QUESTIONS WORTH AN ANSWER

Of what are you proudest?

Is it proper to be proud of good luck? Every achievement or failure has an element of luck. The thing of which I am most proud is that I had the good fortune to marry Marianne and that she tolerated me, and stood by me through thick and thin.

Derivative of that, I’m proud of our children, all of whom have their own long, stable marriages, which have produced another generation of good humans—not a bad apple among our grandchildren. Early in our marriage, I told her I wanted our children to know what they would find when they came home from school. We did and I’m proud of it. And I am ever aware that some of the results surely must owe to good luck because I know plenty of parents who did everything right and did not get a good result.

I’m also proud to have been admitted to Rice University and survived the very difficult time I had: my father was dying, a hopeless drug addict who died my sophomore year. Part and parcel of the experience was that I was a kid from the country now in a big city at one of the most demanding universities in the US. I had to drag myself out of bed each day. I had few friends and less money. In retrospect, I believe I was seriously depressed, but in those days student psychological support was practically non-existent. Every year I was there I wanted to quit. But I didn’t. And I’m proud of it.

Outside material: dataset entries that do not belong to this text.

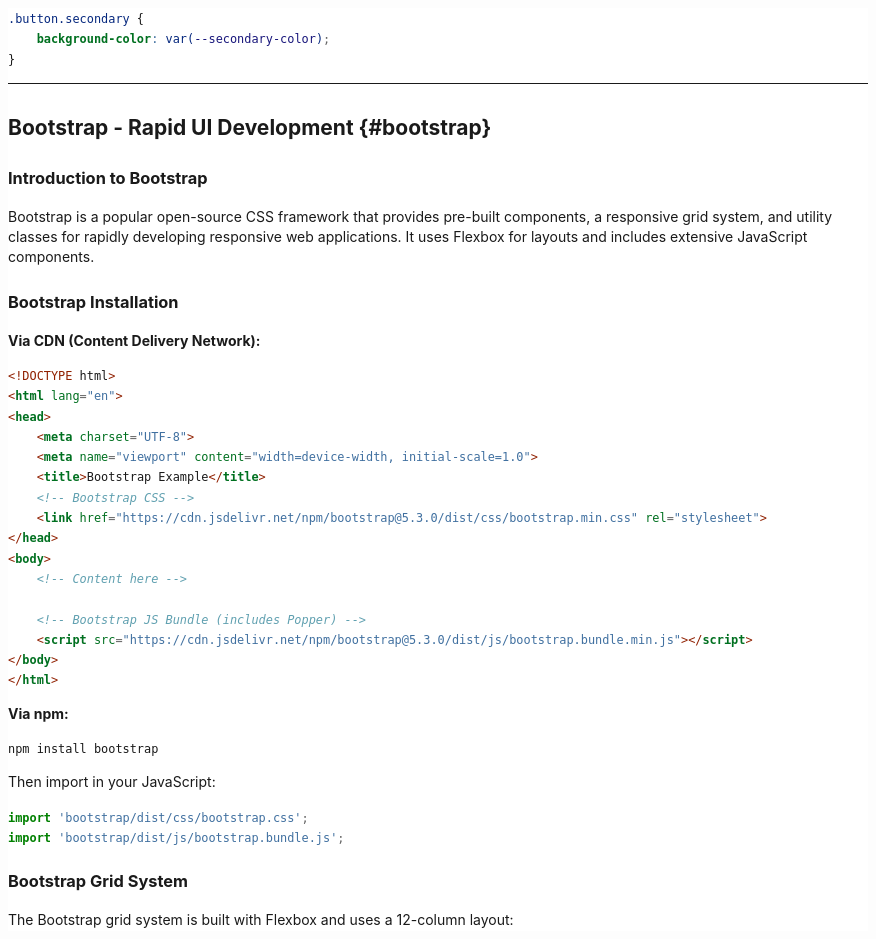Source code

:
 ```css
.button.secondary {
    background-color: var(--secondary-color);
}
```

---

## Bootstrap - Rapid UI Development {#bootstrap}

### Introduction to Bootstrap

Bootstrap is a popular open-source CSS framework that provides pre-built components, a responsive grid system, and utility classes for rapidly developing responsive web applications. It uses Flexbox for layouts and includes extensive JavaScript components.

### Bootstrap Installation

**Via CDN (Content Delivery Network):**
```html
<!DOCTYPE html>
<html lang="en">
<head>
    <meta charset="UTF-8">
    <meta name="viewport" content="width=device-width, initial-scale=1.0">
    <title>Bootstrap Example</title>
    <!-- Bootstrap CSS -->
    <link href="https://cdn.jsdelivr.net/npm/bootstrap@5.3.0/dist/css/bootstrap.min.css" rel="stylesheet">
</head>
<body>
    <!-- Content here -->
    
    <!-- Bootstrap JS Bundle (includes Popper) -->
    <script src="https://cdn.jsdelivr.net/npm/bootstrap@5.3.0/dist/js/bootstrap.bundle.min.js"></script>
</body>
</html>
```

**Via npm:**
```bash
npm install bootstrap
```

Then import in your JavaScript:
```javascript
import 'bootstrap/dist/css/bootstrap.css';
import 'bootstrap/dist/js/bootstrap.bundle.js';
```

### Bootstrap Grid System

The Bootstrap grid system is built with Flexbox and uses a 12-column layout:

I’m also proud that I was accepted by and graduated from UT Southwestern Medical School. It still seems like a miracle of good luck. 

I am very, very proud to have served in the US Army.

I’m proud I chose to be an entrepreneur, to take the risks, to be in the arena, and master the uncertainties and challenges it brought. Many a day I wanted to be done with the stress and instability that are native to entrepreneurial life. I’m proud I didn’t quit.

I am proud that Marianne and I, having been graced with financial success, were generous in funding educational trusts for our seven grandchildren, and in supporting the education of others less fortunate.

I’m proud of my role in the creation of the columbaria at Saint Michael, especially the new one that bears Marianne’s name. I grew interested in columbaria in 1981 when I was a pallbearer for Don Payne’s funeral. His ashes were interred in the tiny columbarium at St. John’s Episcopal Church on Lafayette Square near the White House. Back in Dallas, we began campaigning for a columbarium at our church. Marianne and I were instrumental in getting the original one constructed. Her ashes are there and mine will be next to hers. Later a smaller one was built inside Saint Michael Chapel. The third one was constructed after she died. I was the principal donor and promoter, but it was a parish-wide project; I could never have done it alone. Each of the gates bears this inscription: “To the glory of God in Memory of Marianne Harper McConnell, 1939-2013.” The inscriptions are small and inconspicuous, “There to be discovered,” in the words of Max Levy,” the architect. It is beautiful, elegant, and understated… like she was.